In this March 2017 photo, a courier pushes a dolly full of boxes at Yamato Transport Co.'s distribution station in Tokyo. (Kyodo)

TOKYO (Kyodo) -- Yamato Holdings Co. said Friday an internal probe found a moving service subsidiary intentionally overcharged customers, with the misconduct carried out systematically in some cases.

The parcel delivery and moving service company said its five board members including President Masaki Yamauchi will return part of their salaries to take responsibility for the overcharging, which totaled 1.7 billion yen ($15 million) covering about 48,000 contracts with 2,640 companies signed from May 2016 to June this year.

The subsidiary Yamato Home Convenience will stop taking new orders for moving services until it introduces measures to prevent such misconduct.

Yamato Holding said the probe found about 16 percent of all the cases of overcharging were conducted intentionally.

Some employees admitted the overcharging was aimed at improving business result, according to the probe, which concluded that the company's internal audit and governance were not sufficient to detect such behavior.

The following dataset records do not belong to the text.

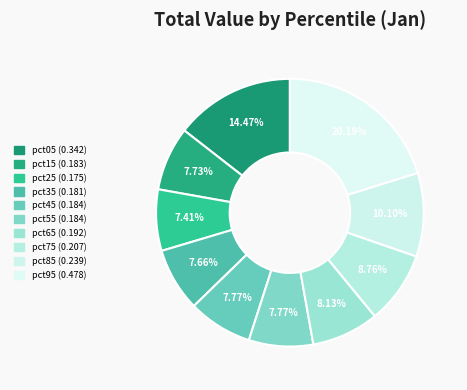

How many slices are in this pie chart?

10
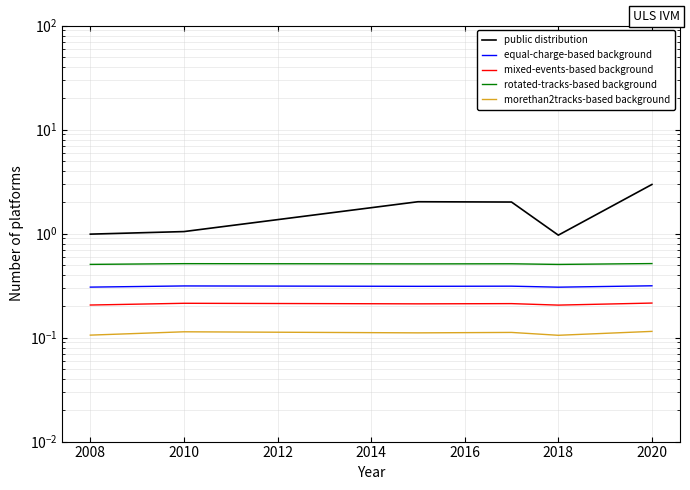

Which has a higher value, 2008 or 2010?

2010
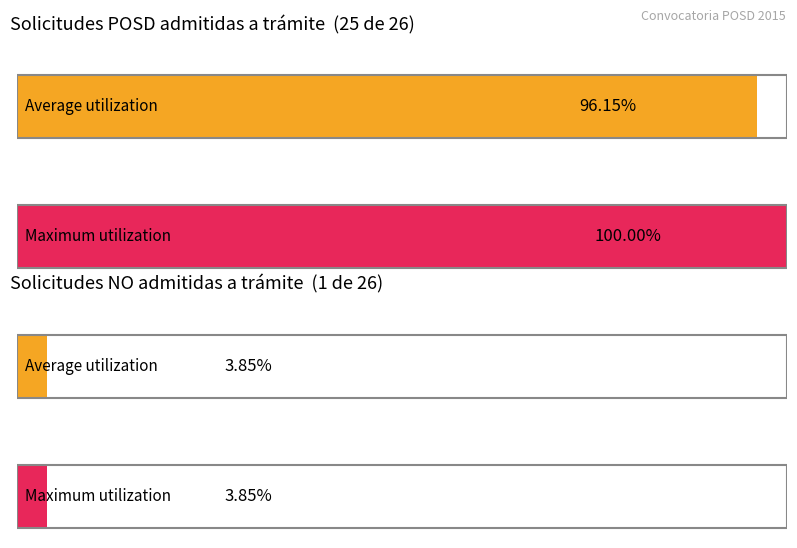

Which has a higher value, No admitidos or Admitidos?

Admitidos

"We deeply apologize for betraying the trust of all our customers and causing inconvenience and anxiety," Yamauchi said at a press conference.

In early August, the transport ministry conducted an on-site inspection of Yamato's headquarters in Tokyo and other offices on suspicion of violation of the trucking business law. The practice occurred at 123 of Yamato Home Convenience's 128 offices, according to the ministry.

Yamato Holdings said it had apologized to its clients and plans to reimburse customers who were overcharged.

The company said it is unclear what impact the scandal will have on earnings for the current fiscal year ending in March.